> **About this exercise**
From the entries below, reproduce exactly the lines from the one with "pinky pip: (366, 233)" through the one with "ring tip: (146, 128)", both included, without images.

Joint position lists
◆ ◆ ◆ ◆ ◆
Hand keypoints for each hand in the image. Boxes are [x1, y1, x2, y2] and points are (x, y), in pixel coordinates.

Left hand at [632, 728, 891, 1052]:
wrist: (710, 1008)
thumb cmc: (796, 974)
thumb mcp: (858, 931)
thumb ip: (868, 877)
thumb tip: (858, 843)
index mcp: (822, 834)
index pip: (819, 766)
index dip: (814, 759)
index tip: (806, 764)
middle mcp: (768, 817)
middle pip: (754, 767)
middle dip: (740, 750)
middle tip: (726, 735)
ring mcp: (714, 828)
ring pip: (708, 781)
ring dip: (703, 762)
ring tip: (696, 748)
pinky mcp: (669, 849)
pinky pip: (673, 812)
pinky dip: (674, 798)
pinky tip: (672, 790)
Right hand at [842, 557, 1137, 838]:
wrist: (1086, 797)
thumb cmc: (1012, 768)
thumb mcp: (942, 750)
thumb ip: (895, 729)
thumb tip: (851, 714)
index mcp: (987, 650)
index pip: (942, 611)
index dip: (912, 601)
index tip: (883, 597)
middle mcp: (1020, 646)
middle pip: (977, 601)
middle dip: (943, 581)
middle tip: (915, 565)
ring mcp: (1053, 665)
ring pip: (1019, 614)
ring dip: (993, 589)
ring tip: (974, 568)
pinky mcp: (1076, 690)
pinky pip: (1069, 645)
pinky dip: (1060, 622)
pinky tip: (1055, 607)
◆ ◆ ◆ ◆ ◆
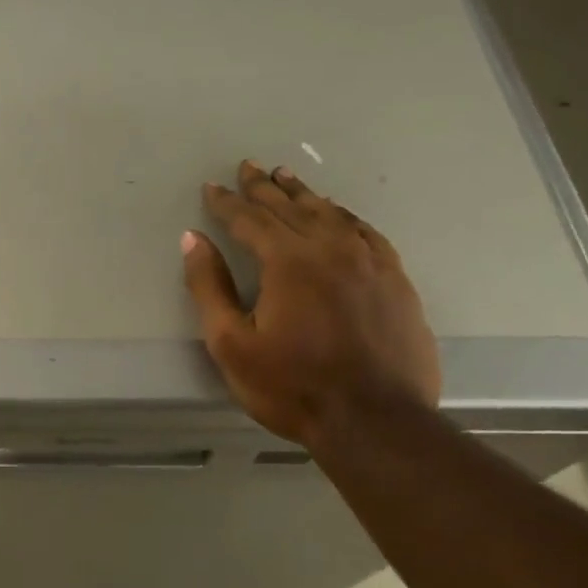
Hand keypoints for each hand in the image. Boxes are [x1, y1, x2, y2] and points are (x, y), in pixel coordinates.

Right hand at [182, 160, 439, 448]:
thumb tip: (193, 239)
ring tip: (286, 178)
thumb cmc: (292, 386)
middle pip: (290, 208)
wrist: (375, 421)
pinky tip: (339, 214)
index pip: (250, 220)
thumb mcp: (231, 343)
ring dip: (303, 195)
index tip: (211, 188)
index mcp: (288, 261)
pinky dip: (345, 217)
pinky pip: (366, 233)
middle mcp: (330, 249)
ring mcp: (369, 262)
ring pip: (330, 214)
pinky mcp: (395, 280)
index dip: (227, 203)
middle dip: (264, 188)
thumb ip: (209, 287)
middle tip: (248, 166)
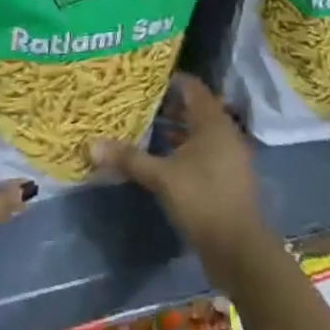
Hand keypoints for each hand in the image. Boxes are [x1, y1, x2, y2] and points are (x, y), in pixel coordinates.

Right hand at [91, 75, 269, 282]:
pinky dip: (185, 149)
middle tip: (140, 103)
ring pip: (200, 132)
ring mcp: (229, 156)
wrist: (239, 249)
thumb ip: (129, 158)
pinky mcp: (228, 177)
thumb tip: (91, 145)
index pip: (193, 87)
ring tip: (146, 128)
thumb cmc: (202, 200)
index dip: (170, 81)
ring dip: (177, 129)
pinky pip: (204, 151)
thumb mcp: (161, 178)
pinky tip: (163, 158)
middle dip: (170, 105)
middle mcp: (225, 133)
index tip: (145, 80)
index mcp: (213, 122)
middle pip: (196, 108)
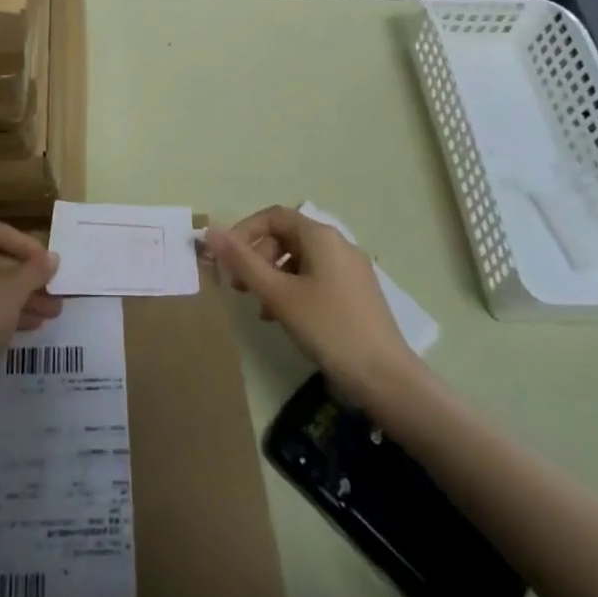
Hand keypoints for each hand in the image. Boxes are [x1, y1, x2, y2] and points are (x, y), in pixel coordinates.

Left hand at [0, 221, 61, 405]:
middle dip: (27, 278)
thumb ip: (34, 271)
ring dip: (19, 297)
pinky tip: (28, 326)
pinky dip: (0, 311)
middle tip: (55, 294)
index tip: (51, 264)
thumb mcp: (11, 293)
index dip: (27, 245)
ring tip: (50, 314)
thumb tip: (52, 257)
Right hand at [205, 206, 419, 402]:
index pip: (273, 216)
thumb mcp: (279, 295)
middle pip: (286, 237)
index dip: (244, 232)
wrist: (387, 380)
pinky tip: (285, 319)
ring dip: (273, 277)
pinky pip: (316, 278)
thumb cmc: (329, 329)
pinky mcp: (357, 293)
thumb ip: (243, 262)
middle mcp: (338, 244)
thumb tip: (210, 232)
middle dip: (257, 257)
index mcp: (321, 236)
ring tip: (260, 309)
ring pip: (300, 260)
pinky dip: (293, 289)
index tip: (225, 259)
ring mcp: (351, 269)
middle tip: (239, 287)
◆ ◆ ◆ ◆ ◆
> **Task result**
pinky pip: (366, 233)
middle mcp: (330, 249)
ring mcp: (369, 262)
ring pip: (330, 214)
pinky mcp: (395, 280)
index dip: (227, 203)
middle dip: (264, 188)
thumb ip: (209, 287)
middle tip: (248, 166)
Hand keypoints for each hand in the image. Boxes are [x1, y1, x2, y2] and points are (x, y), in pixel coordinates.

Right hand at [91, 75, 269, 282]:
pinky dip: (185, 149)
middle tip: (140, 103)
ring pip: (200, 132)
ring mcp: (229, 156)
wrist: (239, 249)
thumb ip: (129, 158)
pinky mcp: (228, 177)
thumb tip: (91, 145)
index pip: (193, 87)
ring tip: (146, 128)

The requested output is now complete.